Live in Tokyo, Mehldau’s new solo album, starts with Drake’s “Things Behind the Sun” and ends with a brooding “River Man,” a song whose newfound popularity with jazz performers (Andy Bey has also recorded it) is puzzling, given that Drake hinted at jazz in his supple phrasing, not in his barren melodies. Radiohead has become a Mehldau specialty, but once you remove its apocalyptic production and Yorke’s boy-in-a-bubble vocal, there’s not much left to “Paranoid Android”—certainly not enough to justify Mehldau’s nearly 20 minutes of vamping and Chopin arpeggios. He’d be better off sticking to the standard repertoire, especially Thelonious Monk and Cole Porter. “Monk’s Dream” is this recital’s master stroke, a rigorous examination of the composer’s pouncing melody and each of its underlying rhythms that finds Mehldau putting his abundant technique to a higher purpose than showing off. He turns two Gershwin tunes into overwrought études, and recasts Porter’s “From This Moment On” as a semi-dirge, foolishly resisting the lyric’s call for “only whoop-dee-do songs.” But for confirmation of Mehldau’s insight into Porter, go to the title track of Anything Goes, from earlier this year.

You might never guess it from the execrable De-Lovely, but behind their sophistication, some of Porter’s best numbers were rhythm songs, and this is the angle from which Mehldau, bassist Larry Grenadier, and drummer Jorge Rossy approach “Anything Goes,” teasing the melody along by syncopating it and postponing its cadences—a device pleasantly reminiscent of Ahmad Jamal’s trios in this context, and one that Mehldau frequently draws on even when playing unaccompanied, possibly his modernist adaptation of stride.
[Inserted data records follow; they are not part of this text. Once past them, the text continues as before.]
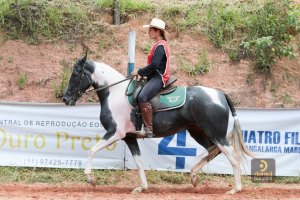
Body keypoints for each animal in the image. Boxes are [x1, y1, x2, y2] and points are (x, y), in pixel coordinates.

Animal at [62, 54, 254, 195]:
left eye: (75, 74)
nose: (65, 99)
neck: (115, 93)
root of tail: (221, 95)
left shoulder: (115, 133)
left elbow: (92, 150)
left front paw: (90, 178)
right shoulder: (130, 138)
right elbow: (139, 162)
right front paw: (142, 188)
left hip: (218, 135)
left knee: (232, 157)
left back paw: (236, 189)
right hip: (198, 132)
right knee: (212, 151)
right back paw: (193, 176)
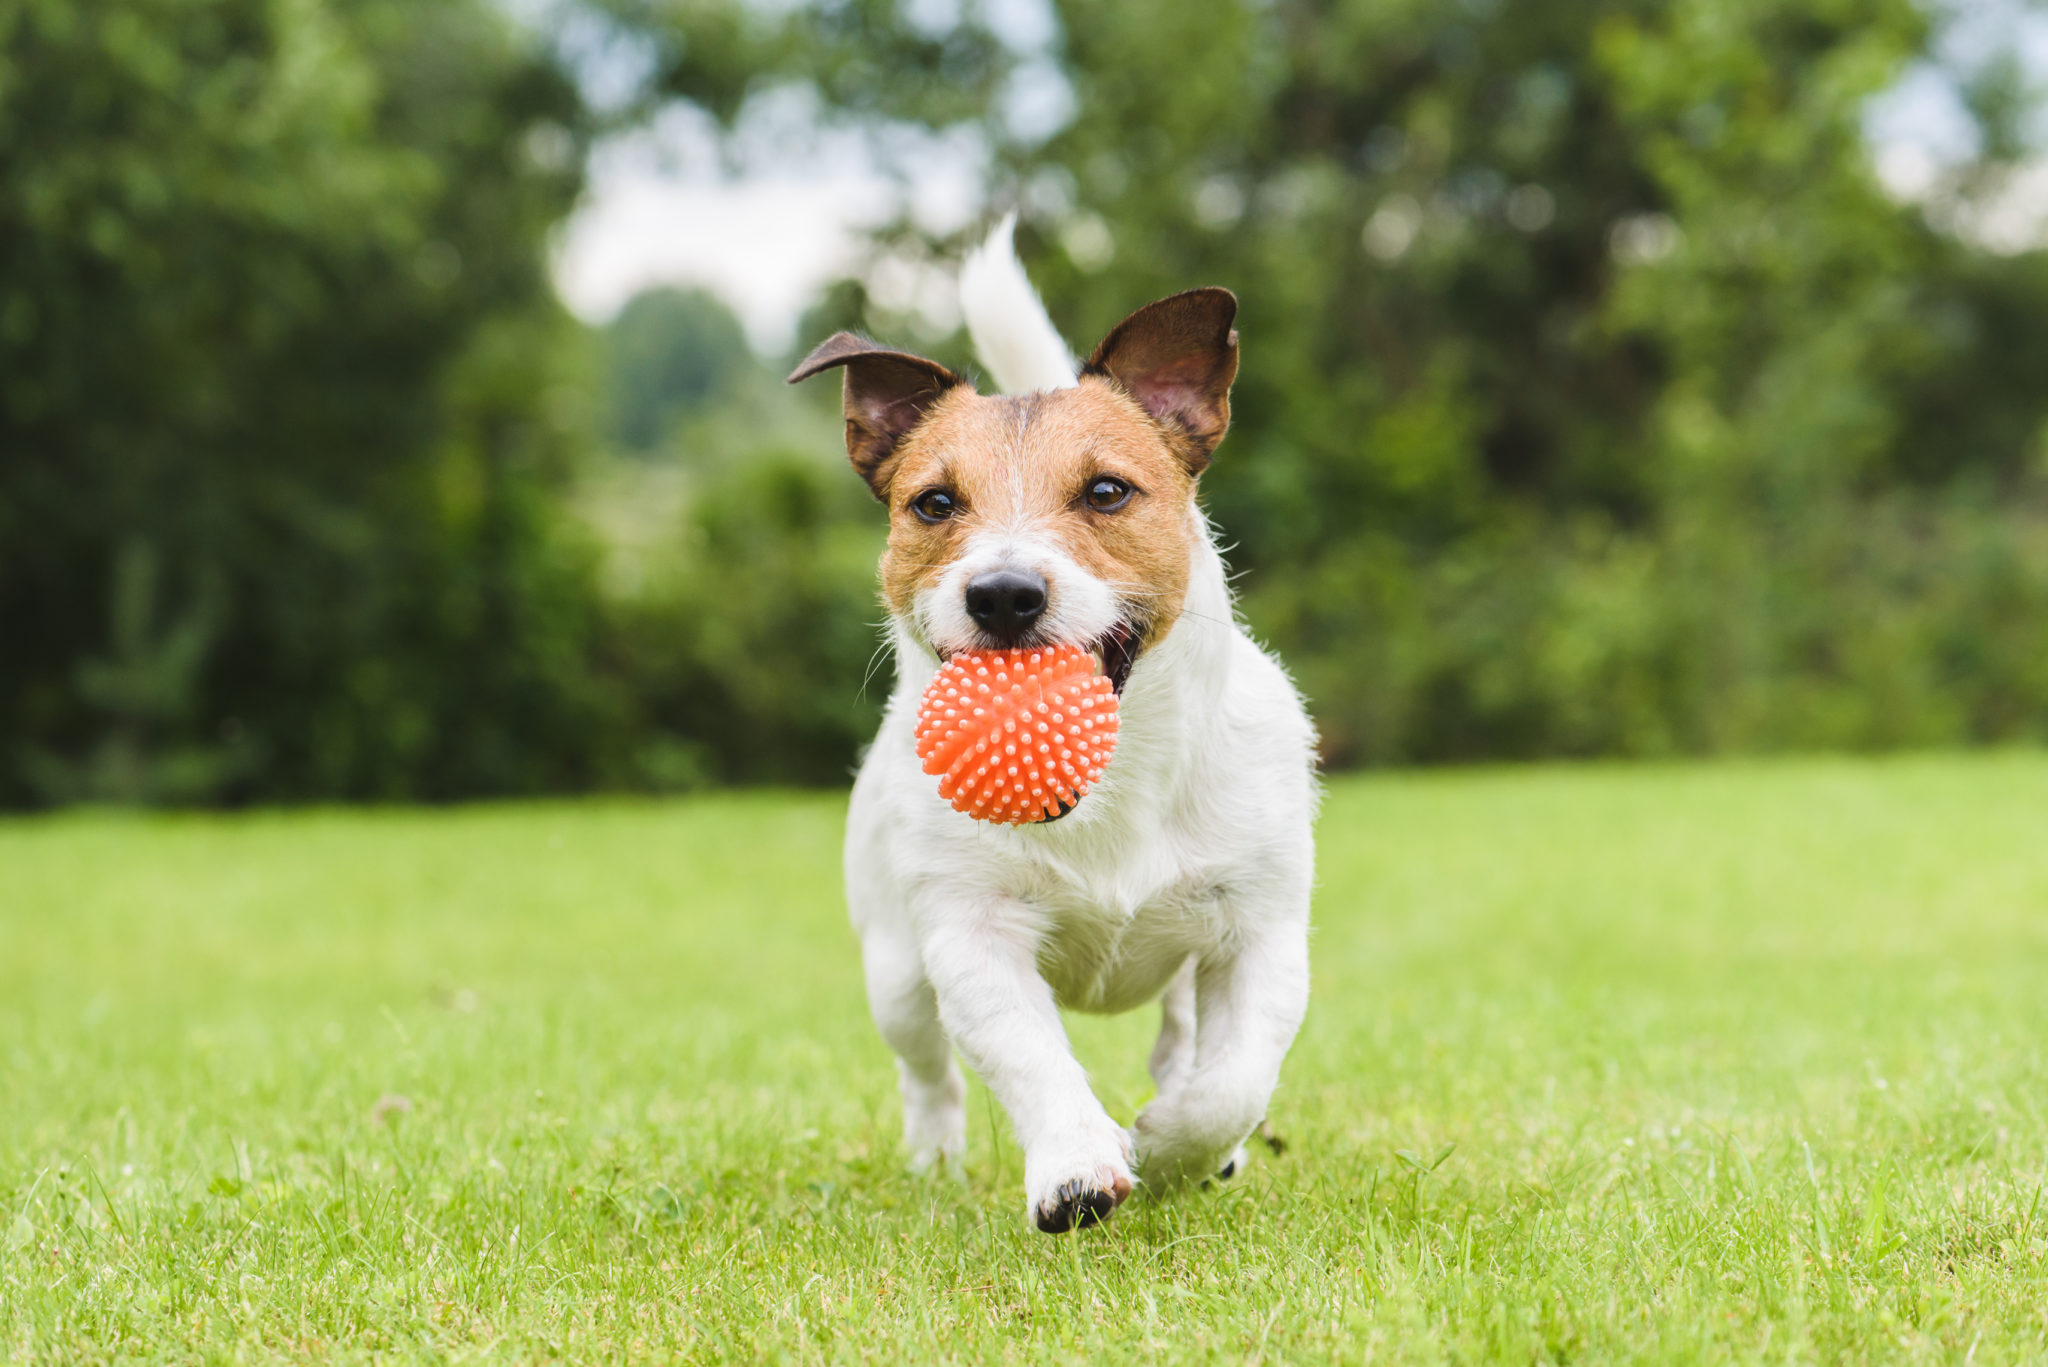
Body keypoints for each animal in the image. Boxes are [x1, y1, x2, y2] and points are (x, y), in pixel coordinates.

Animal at [782, 219, 1310, 1237]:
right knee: (927, 1071)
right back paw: (935, 1159)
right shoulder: (971, 936)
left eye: (1106, 492)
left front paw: (1175, 1144)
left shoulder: (1260, 930)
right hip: (895, 969)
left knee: (1184, 1035)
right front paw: (1077, 1167)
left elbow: (1232, 1080)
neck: (1112, 785)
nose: (1003, 593)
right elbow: (1030, 1056)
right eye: (934, 503)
Other highlights from Mehldau’s liveliest trio album so far—not to say it doesn’t have its longueurs—include a sprint through Monk’s “Skippy” and a version of Henry Mancini’s “Dreamsville” (the background music Peter Gunn and Edie Hart chilled to) so swanky Rossy might be keeping time with a swizzle stick instead of brushes.
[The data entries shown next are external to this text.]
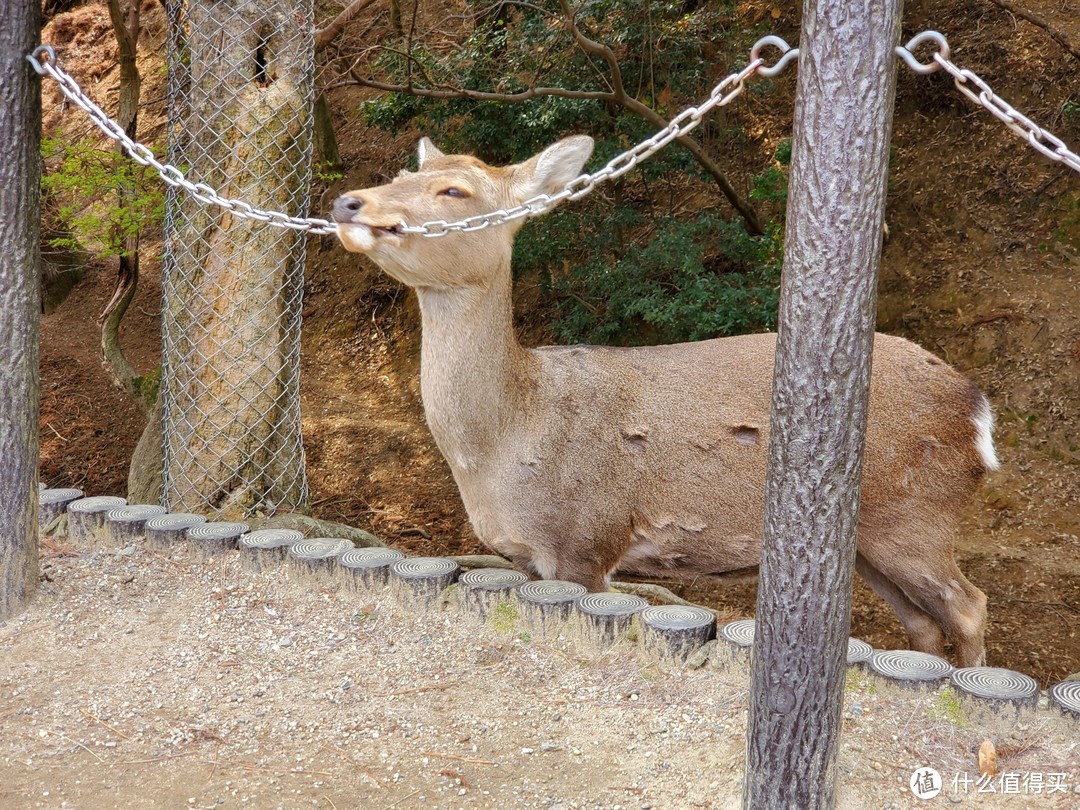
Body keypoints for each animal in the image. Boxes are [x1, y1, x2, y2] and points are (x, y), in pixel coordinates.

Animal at [328, 135, 993, 665]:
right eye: (398, 174)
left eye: (455, 190)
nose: (347, 201)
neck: (504, 444)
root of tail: (978, 411)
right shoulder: (524, 555)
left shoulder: (587, 537)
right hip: (875, 539)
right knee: (923, 623)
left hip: (917, 515)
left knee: (969, 605)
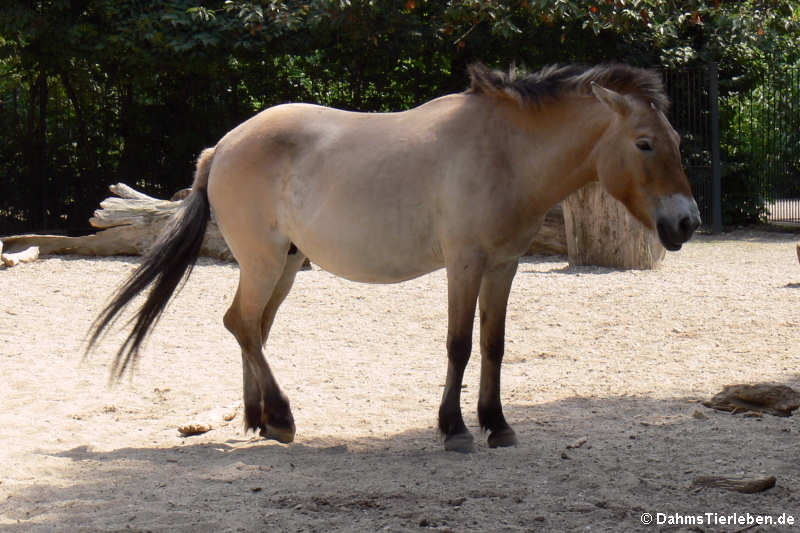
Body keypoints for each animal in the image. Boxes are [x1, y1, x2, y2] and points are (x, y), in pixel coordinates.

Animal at [89, 64, 700, 450]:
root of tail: (222, 146)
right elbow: (458, 345)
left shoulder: (503, 266)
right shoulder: (465, 263)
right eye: (645, 143)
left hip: (284, 266)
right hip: (263, 262)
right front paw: (455, 430)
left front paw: (497, 425)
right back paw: (280, 418)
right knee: (241, 323)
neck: (503, 151)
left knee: (252, 328)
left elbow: (494, 345)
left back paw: (261, 420)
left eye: (674, 140)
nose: (686, 222)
Which brings us back to the Vanguard a few weeks ago. There were two ways of viewing the personnel on this gig: as a new edition of Mehldau’s trio with a replacement drummer (Jeff Ballard) and saxophonist Mark Turner sitting in, or as Mehldau guesting with Turner, Ballard, and Grenadier’s group Fly. Either way, Mehldau was a revelation. Adding a horn to the fray silenced the pretentious hush that often surrounds his piano, and itchy solos that made stops in the church and the barrelhouse as well as the recital hall recalled the promise he showed in the early ’90s as a member of Joshua Redman’s band. But the alchemy worked both ways. Fly is a potentially great band with which the unassertive Turner tends to float ethereally over bass and drums; Mehldau’s vigorous comping and tricky counter-rhythms brought him down-to-earth now and then, without demanding he stay put, and he responded with uncharacteristically heated blowing. The set I heard consisted of three complex Mehldau originals that went untitled—”some things I’ve been working on.” I hope they turn up on his next CD, along with Turner, Grenadier, and Ballard.
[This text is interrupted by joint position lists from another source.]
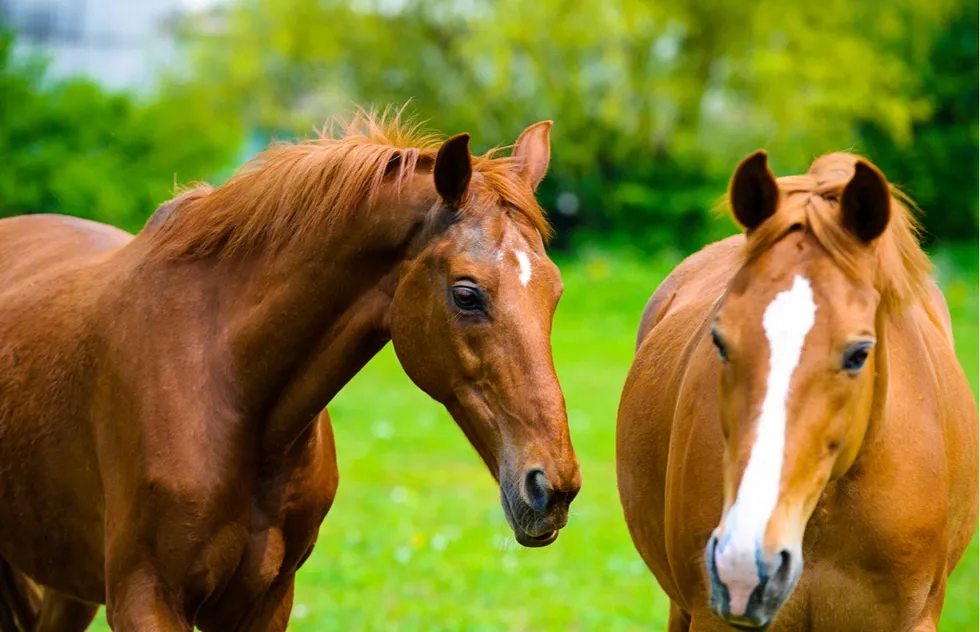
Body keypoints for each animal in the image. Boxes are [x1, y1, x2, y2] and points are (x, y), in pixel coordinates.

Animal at [0, 110, 581, 631]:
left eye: (555, 292)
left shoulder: (266, 600)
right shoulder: (143, 599)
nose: (552, 488)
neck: (227, 383)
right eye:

Maybe He’ll Tackle the Bellamy Brothers and Bright Eyes Next Time

Jazz-pop has expanded lately, with Brad Mehldau, the Bad Plus, and Dr. Lonnie Smith covering Radiohead, Beck, Nirvana. So Jason Moran’s decision to “do the deed” with Brahms and Björk should surprise no one. Still, Moran’s material is immaterial to his mosaic: He’s so gifted at knifing through melodies and uprooting them that his steely textures transcend songsterisms. Not to say it’s not fascinating that he interprets Godfather: Part II‘s soundtrack, but he achieves something juicier than reference-for-its-own-sake: ambiguity-for-its-own-sake.

For Moran, clarity counts only in contrast with moments of profound confusion—he buries themes under layers of sustain-pedal blur before, moments along, a.r.t.i.c.u.l.a.t.i.n.g. them. Bandwagon begins with pre-taped vocals inviting you to hop aboard. Then Moran steps out, with hungry shivering trills, labyrinthine lines, abrupt mood changes, quirkily displaced blue notes, glassy indifference. From the fury of an up-tempo waltz and lyricism of hypnotic balladry to the bump of Afrika Bambaataa and cloudiness of post-impressionism piano-plunks, Moran achieves a variety of damaged hip-hop beats and drunken funk flavors. Kinda like Cex, only sexier.